NSA which stands for Neighborhood Supermarkets Association bills itself as “Truly a neighborhood store,” and in that spirit, Winters offered, “I’ve heard that NSA has decided to keep the name Great American. Makes sense since that’s what everyone has known it as for so many years. I’m sure they’re savvy enough to not want to lose that brand recognition around here.”
“We want to provide the most pleasant shopping experience possible for our customers,” said NSA comptroller John Lim. Added Lim, “Our goal with our stores is to operate clean, well stocked supermarkets with great service. We want to offer our customers a unique shopping experience.”
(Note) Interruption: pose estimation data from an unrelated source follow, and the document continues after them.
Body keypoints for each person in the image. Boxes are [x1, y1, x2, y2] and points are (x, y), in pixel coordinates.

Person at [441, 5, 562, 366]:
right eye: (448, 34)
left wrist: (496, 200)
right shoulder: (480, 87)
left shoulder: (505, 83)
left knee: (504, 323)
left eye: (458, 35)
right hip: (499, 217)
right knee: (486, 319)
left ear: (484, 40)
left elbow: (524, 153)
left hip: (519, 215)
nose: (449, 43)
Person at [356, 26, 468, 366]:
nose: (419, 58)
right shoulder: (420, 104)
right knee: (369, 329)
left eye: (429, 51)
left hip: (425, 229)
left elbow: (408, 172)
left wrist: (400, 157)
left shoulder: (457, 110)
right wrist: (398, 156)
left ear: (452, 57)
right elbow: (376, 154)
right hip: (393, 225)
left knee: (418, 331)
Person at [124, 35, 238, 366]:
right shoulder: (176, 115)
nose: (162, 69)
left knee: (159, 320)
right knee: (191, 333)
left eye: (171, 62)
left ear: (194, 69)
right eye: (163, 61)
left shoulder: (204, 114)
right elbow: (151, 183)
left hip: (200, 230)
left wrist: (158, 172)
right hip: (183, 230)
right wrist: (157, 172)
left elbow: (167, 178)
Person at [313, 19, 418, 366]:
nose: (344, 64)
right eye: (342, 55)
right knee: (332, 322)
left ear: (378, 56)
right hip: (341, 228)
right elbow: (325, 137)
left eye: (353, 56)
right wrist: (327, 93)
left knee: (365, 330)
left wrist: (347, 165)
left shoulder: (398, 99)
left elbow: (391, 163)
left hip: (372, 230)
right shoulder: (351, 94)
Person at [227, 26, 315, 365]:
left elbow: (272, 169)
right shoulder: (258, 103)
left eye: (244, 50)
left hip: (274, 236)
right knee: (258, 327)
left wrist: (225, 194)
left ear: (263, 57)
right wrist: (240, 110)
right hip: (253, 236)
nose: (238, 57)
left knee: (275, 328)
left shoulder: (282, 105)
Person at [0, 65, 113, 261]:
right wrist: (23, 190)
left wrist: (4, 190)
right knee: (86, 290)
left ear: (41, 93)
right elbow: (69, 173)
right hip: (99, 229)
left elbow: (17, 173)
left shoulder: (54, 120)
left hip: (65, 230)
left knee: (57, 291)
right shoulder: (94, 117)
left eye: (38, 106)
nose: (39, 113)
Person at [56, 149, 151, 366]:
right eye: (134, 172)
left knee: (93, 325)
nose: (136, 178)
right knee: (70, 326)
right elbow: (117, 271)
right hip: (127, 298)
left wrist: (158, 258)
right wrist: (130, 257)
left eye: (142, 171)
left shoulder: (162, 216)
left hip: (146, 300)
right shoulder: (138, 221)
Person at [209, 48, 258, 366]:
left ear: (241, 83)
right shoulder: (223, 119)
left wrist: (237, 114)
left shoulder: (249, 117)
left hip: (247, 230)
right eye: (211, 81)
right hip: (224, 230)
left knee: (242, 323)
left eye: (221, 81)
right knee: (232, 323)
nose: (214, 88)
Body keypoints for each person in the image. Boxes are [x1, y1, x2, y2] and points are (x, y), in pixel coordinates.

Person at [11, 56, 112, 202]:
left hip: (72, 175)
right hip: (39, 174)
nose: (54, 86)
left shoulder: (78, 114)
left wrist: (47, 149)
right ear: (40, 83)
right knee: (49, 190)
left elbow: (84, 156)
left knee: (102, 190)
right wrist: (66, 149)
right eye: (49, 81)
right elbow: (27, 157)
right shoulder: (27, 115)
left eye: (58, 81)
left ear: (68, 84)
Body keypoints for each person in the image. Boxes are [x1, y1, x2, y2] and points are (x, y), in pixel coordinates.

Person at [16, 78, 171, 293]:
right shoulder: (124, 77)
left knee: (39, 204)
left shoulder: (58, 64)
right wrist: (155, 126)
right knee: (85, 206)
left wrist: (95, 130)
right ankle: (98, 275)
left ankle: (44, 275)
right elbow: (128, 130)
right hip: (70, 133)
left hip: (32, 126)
Liberty Community Development Corporation head Heinrich Strauch, said of the impending reopening, “Well, it’s about time and long overdue. I really don’t know what the hold-up has been, but I do know that the developers have made several upgrades to the property.”
Besides the renovated lot, Strauch also said that the company has upgraded the heating and cooling system in the store, as well as bringing the structure, as he said, “Up to snuff and into the 21st century.”
As for Gonzalez, though, he remains skeptical, “You know, it’s like the boy who cried wolf. Once you’re promised things over and over again and they don’t come to be, you just stop believing it’ll ever happen.”